Scientists from the University of Toronto found that feeling sensations, including ones connected to sadness, may be key to depression recovery.
They discovered that keeping sensation alive in the face of stress is critical for well-being, particularly for those who have recovered from depression.
The research is published in the journal NeuroImage: Clinical and was conducted by Norman Farb et al.
The physical sensations that accompany sadness can feel as undesirable as they are intense—a constriction of the chest, watery eyes, and a raw throat, to name a few.
In the study, the team linked past depression with a greater tendency to shut down sensory processing when faced with an emotional stressor.
They also found that blocking out sensations is related to a greater risk of depressive relapse.
The team examined 166 participants who had recovered from depression but were vulnerable to a future episode. They were divided into two groups.
Over an eight-week period, one group underwent cognitive therapy with a well-being focus, while the other group underwent mindfulness-based cognitive therapy.
For the following two years, researchers followed up with participants every two months.
The team discovered something fascinating while studying the brain scans of those who relapsed: they had more of a tendency to “shut down.”

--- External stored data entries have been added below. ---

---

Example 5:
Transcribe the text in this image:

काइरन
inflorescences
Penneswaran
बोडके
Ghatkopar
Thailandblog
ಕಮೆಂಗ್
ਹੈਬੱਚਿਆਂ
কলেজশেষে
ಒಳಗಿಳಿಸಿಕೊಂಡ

When exposed to emotionally charged video clips, the parts of their brain that control sensations shut down more often than those who had not relapsed.
Researchers also found that those who reported higher feelings of sadness during the movie clips weren’t necessarily more likely to suffer a relapse.
The team says when our brains shut out sensory information during a negative mood, we are left with only our thoughts to make sense of what is happening.
Often, these thoughts fail to provide a wider view of what is going on—and blocking out bodily sensations locks people into an “echo chamber” of their negative views.
The researchers say their findings help explain why negative everyday life situations—such as getting criticized at a work meeting or butting heads with your spouse—could cause a relapse in somebody who has recovered from depression.
Such seemingly minor events can trigger deeper feelings of inadequacy and worthlessness in those with a history of depression.
Such thoughts often produce bodily sensations. If the person suppresses these bodily sensations, their thoughts will compound into more and more depressive reactions.
The study could help clinical researchers create new assessments around sensory inhibition as a risk marker for depression.
It could also contribute to developing targeted therapies that help people recovering from depression become better at noticing their sensations throughout the day.